PF liga Adail Pinheiro e Adail Filho a empresários flagrados com mala cheia de dinheiro em aeroporto
Polícia Federal aponta suspeitas de desvio e lavagem de dinheiro envolvendo contratos públicos e emendas parlamentares.
A apreensão de R$ 1,2 milhão em dinheiro vivo, transportado em malas no aeroporto de Brasília, colocou no centro de uma investigação da Polícia Federal empresários do Amazonas e levou o caso ao Supremo Tribunal Federal. O inquérito, agora sob análise da Corte, cita o deputado federal Adail Filho e o pai dele, o prefeito de Coari, Adail Pinheiro, ambos do Republicanos.

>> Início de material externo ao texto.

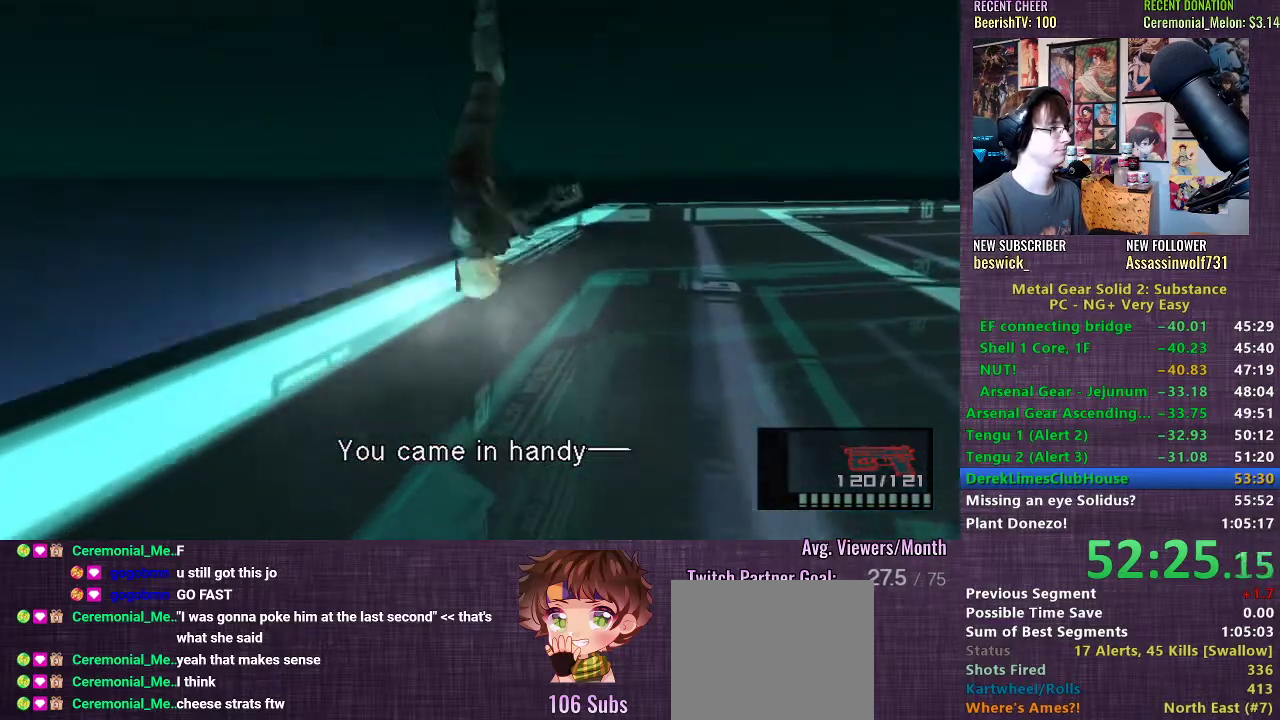
{"buttons": ["SQUARE", "L1"], "left_stick": "up-right", "right_stick": "center", "events": []}
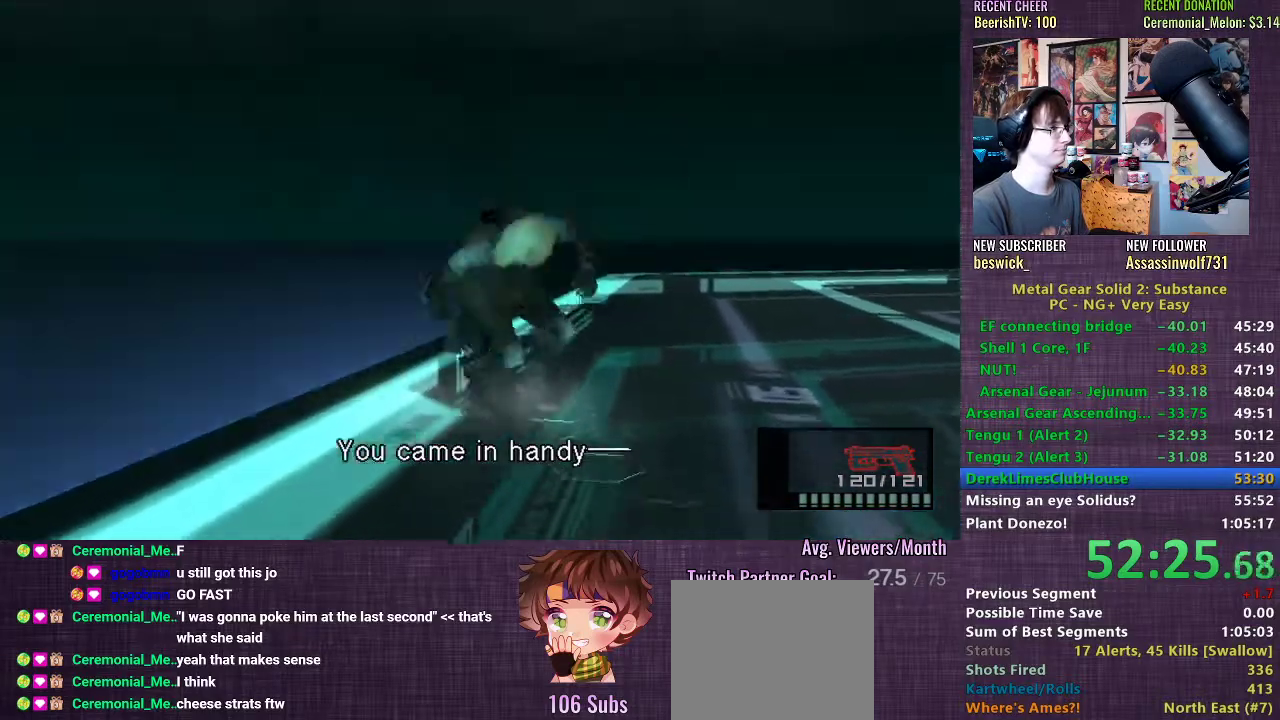
{"buttons": ["SQUARE", "L1"], "left_stick": "up-right", "right_stick": "center", "events": [[317, "CROSS", "down"], [467, "CROSS", "up"]]}
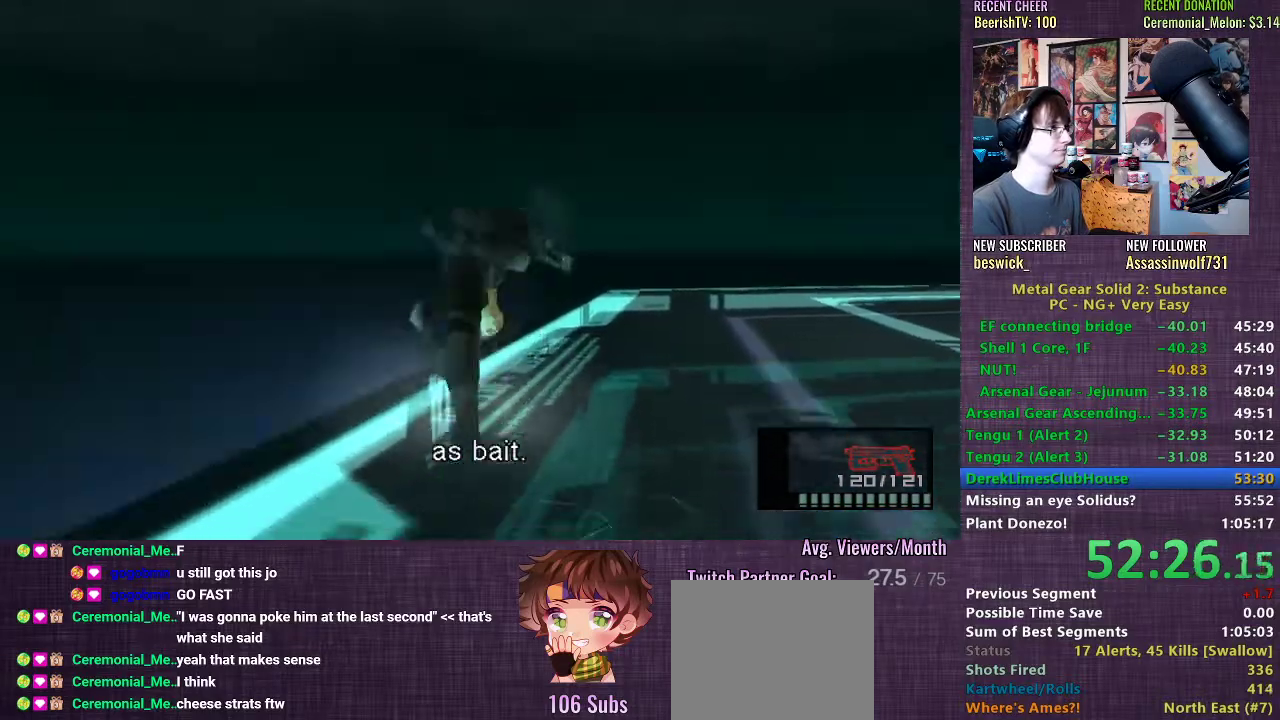
{"buttons": ["SQUARE", "L1"], "left_stick": "up-right", "right_stick": "center", "events": []}
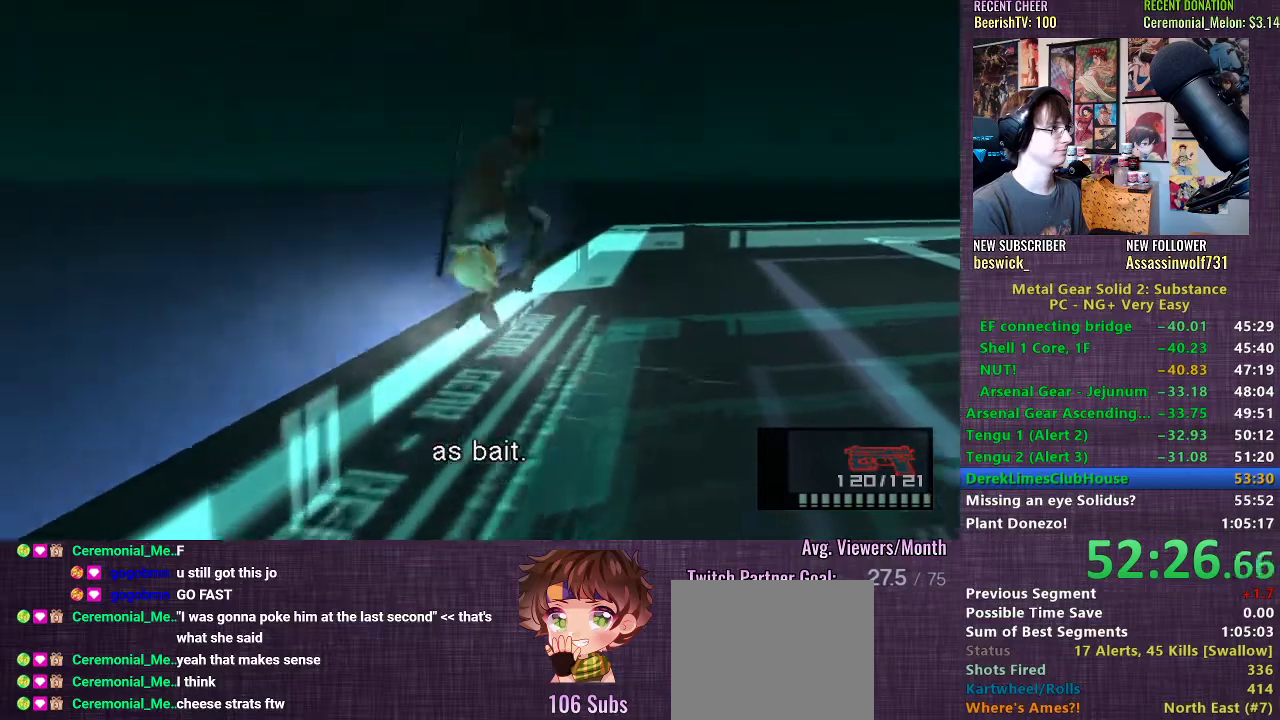
{"buttons": ["CROSS", "SQUARE", "L1"], "left_stick": "up-right", "right_stick": "center", "events": [[450, "CROSS", "down"]]}
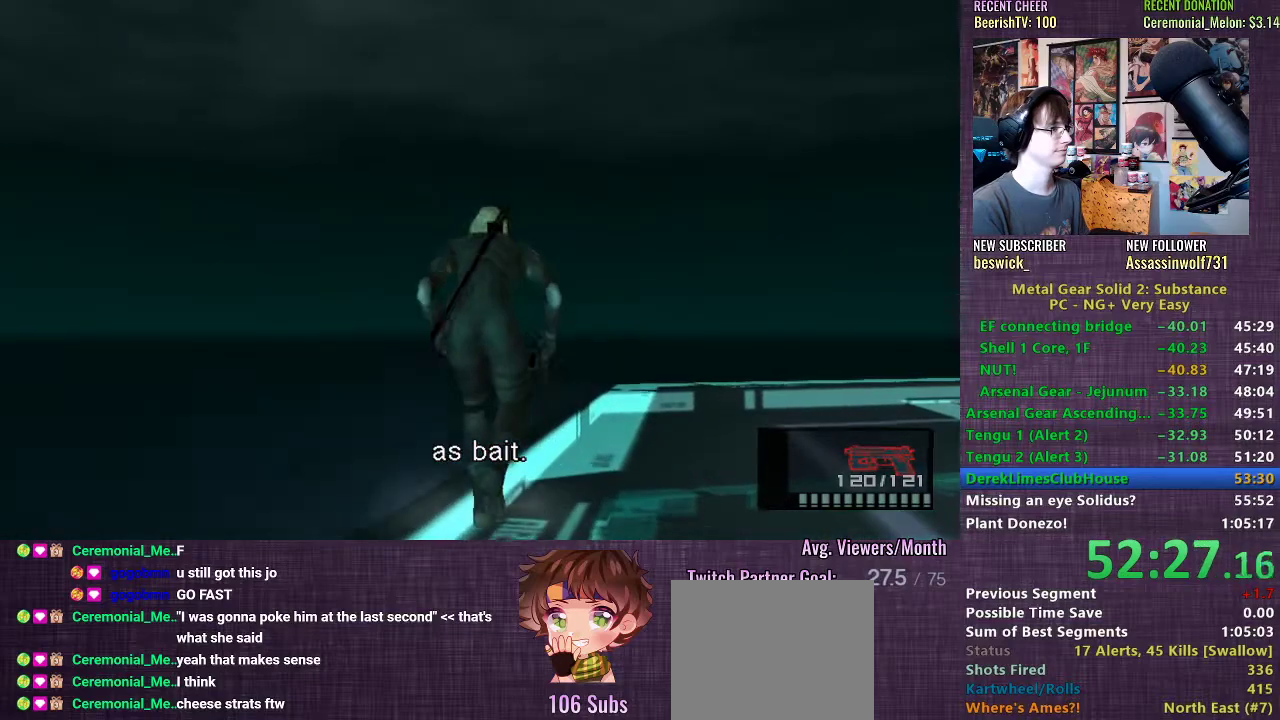
{"buttons": ["SQUARE", "L1"], "left_stick": "up-right", "right_stick": "center", "events": [[67, "CROSS", "up"]]}
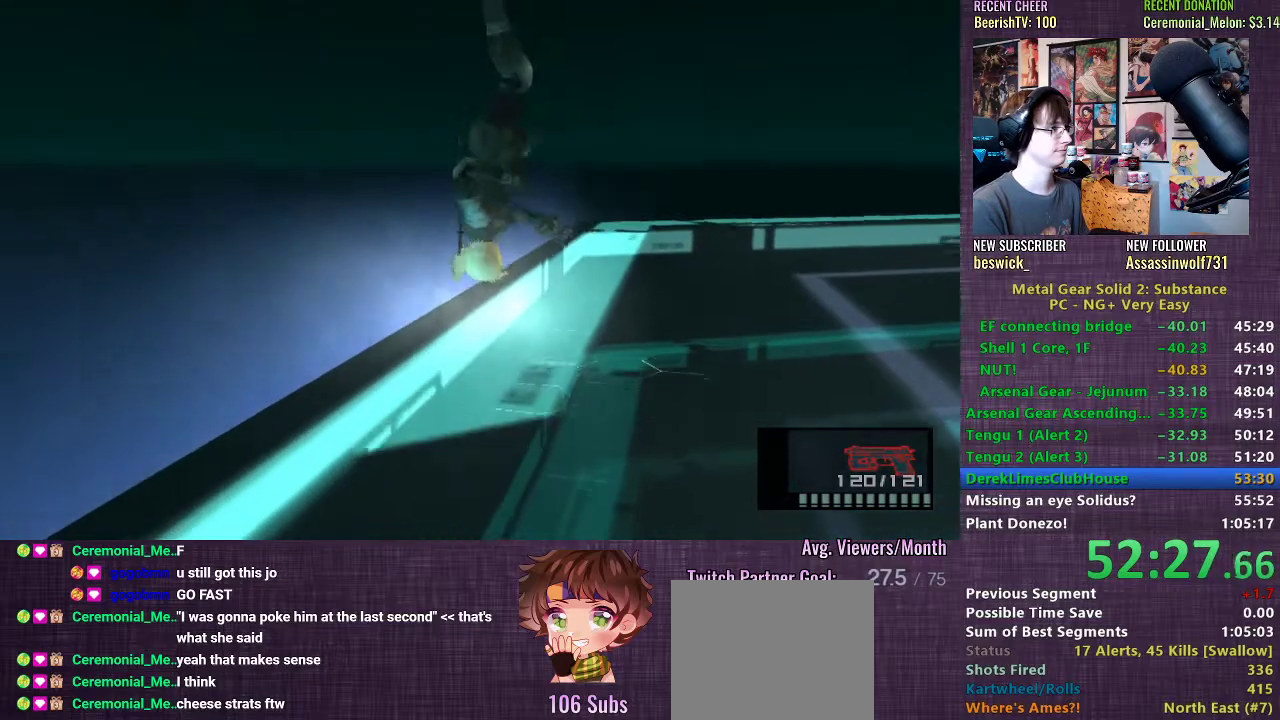
{"buttons": ["SQUARE", "L1"], "left_stick": "up-right", "right_stick": "center", "events": []}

O episódio ocorreu em maio deste ano, quando três empresários — César de Jesus, Vagner Moitinho e Erick Saraiva — foram flagrados com o montante em espécie no terminal aéreo da capital federal. A partir da apreensão, a Polícia Federal aprofundou a apuração e identificou conexões políticas e financeiras que, segundo os investigadores, indicam possível esquema de desvio de recursos públicos e lavagem de dinheiro.
Com o avanço das diligências, a Justiça do Distrito Federal decidiu remeter o caso ao STF, diante de indícios de envolvimento de parlamentar federal, o que atrai o foro por prerrogativa de função. O processo já chegou à Corte, mas ainda aguarda a definição do ministro relator.
Trechos do inquérito apontam que empresas ligadas aos empresários detidos mantiveram contratos com a Prefeitura de Coari. A Polícia Federal identificou ao menos R$ 6 milhões em contratos públicos firmados com o município, além de transações consideradas atípicas e repasses suspeitos ligados a recursos federais.
Outro ponto sensível da investigação envolve emendas parlamentares. Segundo os investigadores, há registros de envio de verbas federais ao município de Coari e indícios de que parte desses recursos teria sido desviada por meio de contratos e operações financeiras sob suspeita.
Os três empresários chegaram a ser detidos no momento da apreensão do dinheiro, mas atualmente respondem em liberdade. Eles foram indiciados por lavagem de dinheiro, acusação que negam. As defesas sustentam que os valores tinham origem lícita, versão que é contestada pela Polícia Federal diante do volume em espécie e do contexto das transações mapeadas.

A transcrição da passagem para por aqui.